Dear Autism Daddy,
First, let me say that I have been a fan of your blog for a very long time. I’ve found the information you’ve offered very helpful and your personal experiences very relatable and refreshing. It’s wonderful and validating to hear someone who will articulate the things that you experience when other people won’t because they are ashamed to feel that way, or scared of the backlash. Yes, it is safe to say that you and your wife inspire me with your bravery and candidness.
But a while back, I came across “The Autism Daddy Religious Manifesto.” As you may have noticed, my blog is dedicated to the inherent blessings or “gifts” of autism, so this post threatened to undermine my entire existence. Not really. 🙂
But it did make me want to write to you.
The first thing I wanted to tell you is that you’re right. The idea that “God never gives us more than we can handle” is a load of you-know-what. People of faith often quote that in times of trial as if it’s in the Bible, but it’s not. The narrative of the Bible is that God most definitely does give people more than they can handle, because it is in our weakness that His strength is made known – it’s when we come to the end of ourselves that we seek Him, and it’s therein that we can find the gifts that autism gives us.
That’s where we are blessed. Blessed by not taking things for granted, by having clearer focus on the things of this life that truly matter, by seeing up close a grace and generosity that restores your faith in humanity, and by developing a new perspective of the world that allows you to see things through a lens of sensitivity. Gifts of character and compassion – and those are all very good gifts.
I know what you’re thinking. You’d gladly give those gifts up for King Kyle to have a normal life – for him to grow up and have a job and a family and a mortgage. I’ll be honest. Me too. But these are the gifts we’ve been given, and they are valuable beyond measure, whether or not they are the ones we would have chosen for ourselves.
You also mentioned that Kyle is a gift, but autism is not. I have to admit that I can’t separate the two. Once upon a time I could. Back when Luke was two and he had just regressed into the boy I know and love today, I saw Luke and his autism as two separate entities, but I don’t anymore. Back then I was mourning the child I thought I would have and trying to reconcile it with the child that God had actually given me. But now I’ve realized that autism is inextricably a part of Luke.
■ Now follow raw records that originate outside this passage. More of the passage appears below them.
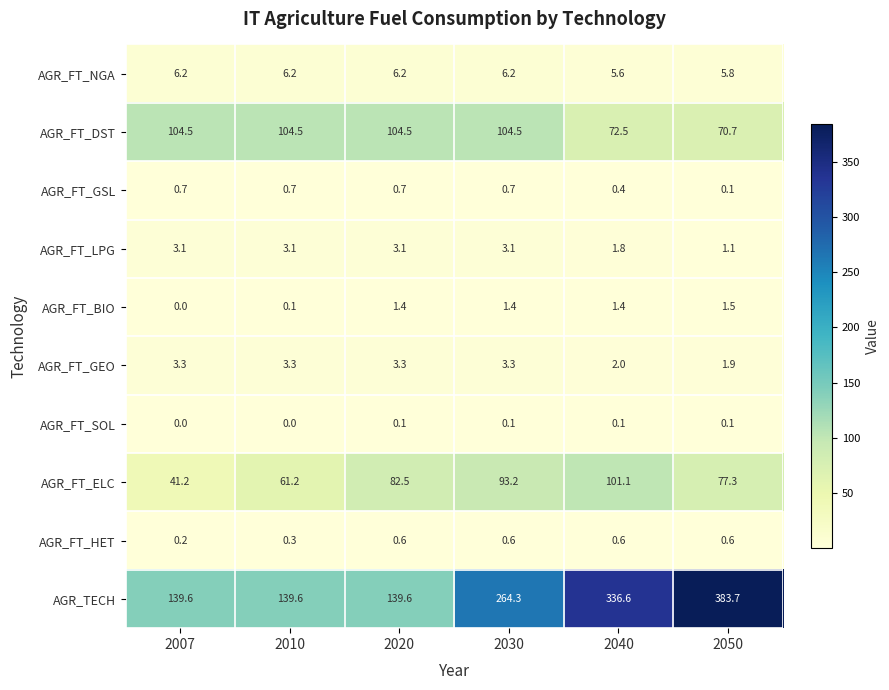

The AGR_FT_ELC series shows 15.9 at 2007. True or false?

False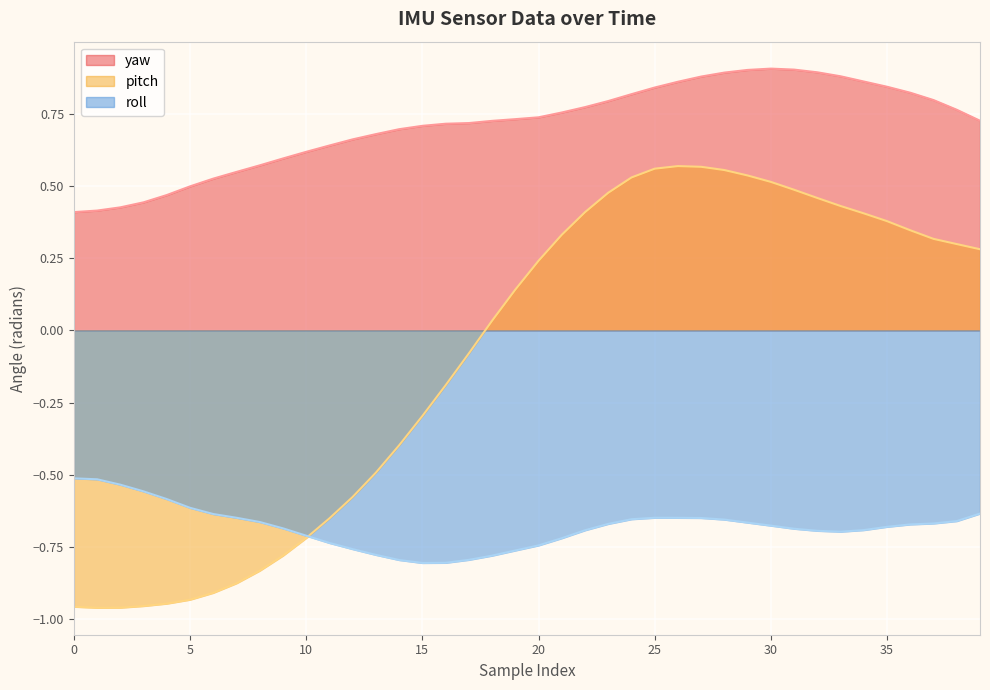

What are all the series names shown in the legend?

yaw, pitch, roll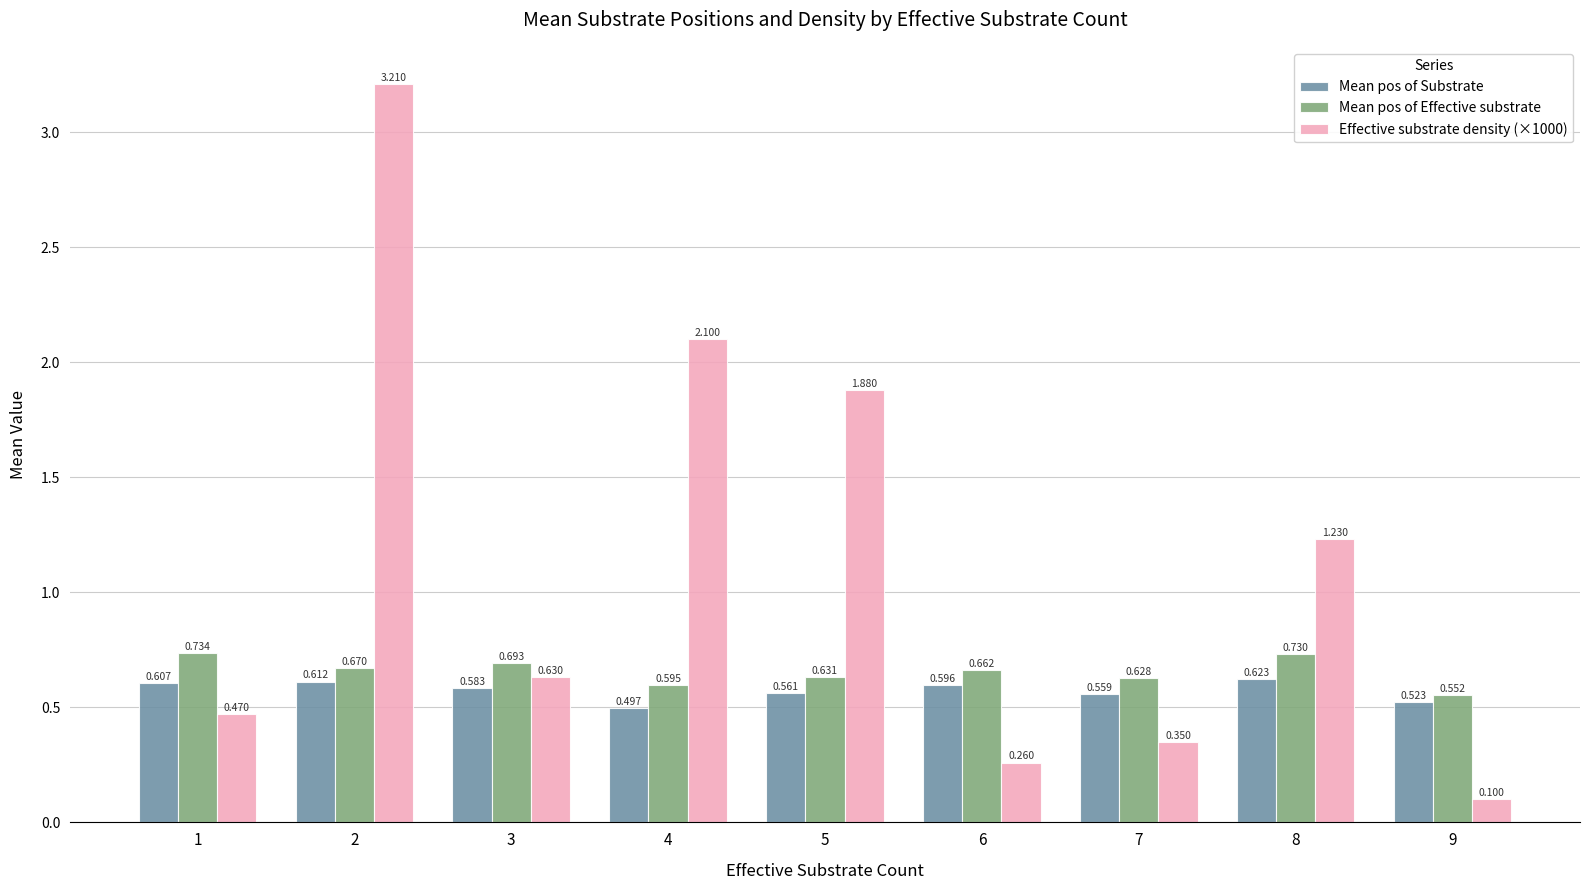

Is the value of Effective substrate density (×1000) at 5 greater than the value of Mean pos of Effective substrate at 1?

Yes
If tomorrow I were to wake up, and Luke’s autism was completely gone, and he were miraculously healed, I’m sure I would rejoice, but then I wonder if as days and weeks went on I wouldn’t start to miss the child that I have loved and nurtured for the past seven years. Would it be bittersweet? Would I weep for that child just as I wept for the child I believed him to be the day he was born? I think I would. Because Luke without autism, just like Kyle without autism, is a completely different person than the one I have loved everyday until now.
I also wonder if Luke would be happier. For all of his tantrums and quirkiness, I have to say that I think Luke is very content in life. There are many things I want for him. I typically call it the “easier” life that comes with being “normal,” but it dawned on me the other day that I don’t know very many normal people that consider their lives easy. So, maybe normal isn’t all it’s cracked up to be.
I also agree that I can’t fathom why God chose to give my boy a disability, but there are a great many things that I can’t fathom about God. I can’t fathom a being that is infinite, and who has complete control over all things. My pastor, Tom, recently gave an analogy in one of his sermons that summed it up in a way that was particularly personal to me. He likened each life to a puzzle piece in a grand picture that God is painting. A single puzzle piece may look like a mess of utter nonsense, until it is seen in the bigger picture. I have to believe that one day, when I reach Heaven, I will see how Luke’s piece fit, and agree with God that it was good and beautiful.
Autism Daddy, my faith does help me cope with the day to day trials I face with my sweet, silent boy. It helps me cope because it tells me that a day is coming when Luke will no longer struggle – when he will speak and his mind will be whole. If someone told you, with 100% certainty, that one day King Kyle would do and be everything you ever dreamed and even more, would it matter to you if you needed to wrestle with autism for a few decades more? No. You would do so and you would do so joyfully, because healing and victory were certain. That is what my faith gives me. I am assured that one day and for all eternity Luke and I will be together and that he will be perfectly healthy, happy and whole.
This is what I wish for you, the King, and your wife as well. I’m praying for you, my fellow comrade in the trenches of autism. Hang in there.